» INSTRUCTION: Change every "CONTACTEZ-NOUS" in the data below to "NOUS CONTACTER". Write out all the text lines again with nothing else altered, and leave out the pictures.

» EXCERPTED DATA:
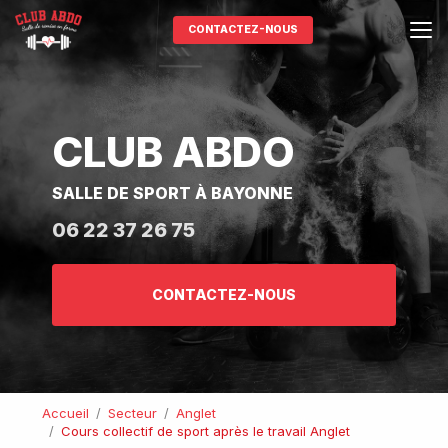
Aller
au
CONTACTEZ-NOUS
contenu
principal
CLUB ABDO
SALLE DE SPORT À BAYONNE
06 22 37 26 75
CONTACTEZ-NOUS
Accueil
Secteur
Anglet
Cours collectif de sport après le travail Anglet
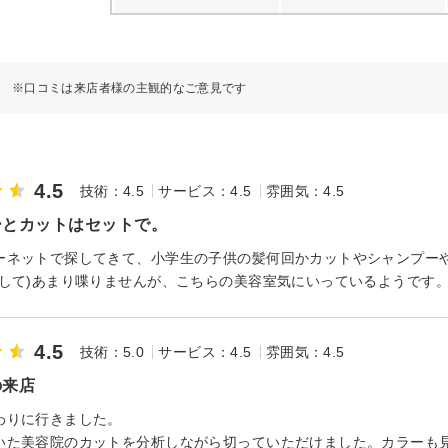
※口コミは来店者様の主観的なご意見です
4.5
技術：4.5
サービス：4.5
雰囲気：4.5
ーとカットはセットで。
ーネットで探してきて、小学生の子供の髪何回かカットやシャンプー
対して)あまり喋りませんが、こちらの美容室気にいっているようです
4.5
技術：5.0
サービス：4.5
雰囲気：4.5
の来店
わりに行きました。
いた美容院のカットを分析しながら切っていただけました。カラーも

» FINISHED EXERCISE:
Aller
au
NOUS CONTACTER
contenu
principal
CLUB ABDO
SALLE DE SPORT À BAYONNE
06 22 37 26 75
NOUS CONTACTER
Accueil
Secteur
Anglet
Cours collectif de sport après le travail Anglet
※口コミは来店者様の主観的なご意見です
4.5
技術：4.5
サービス：4.5
雰囲気：4.5
ーとカットはセットで。
ーネットで探してきて、小学生の子供の髪何回かカットやシャンプー
対して)あまり喋りませんが、こちらの美容室気にいっているようです
4.5
技術：5.0
サービス：4.5
雰囲気：4.5
の来店
わりに行きました。
いた美容院のカットを分析しながら切っていただけました。カラーも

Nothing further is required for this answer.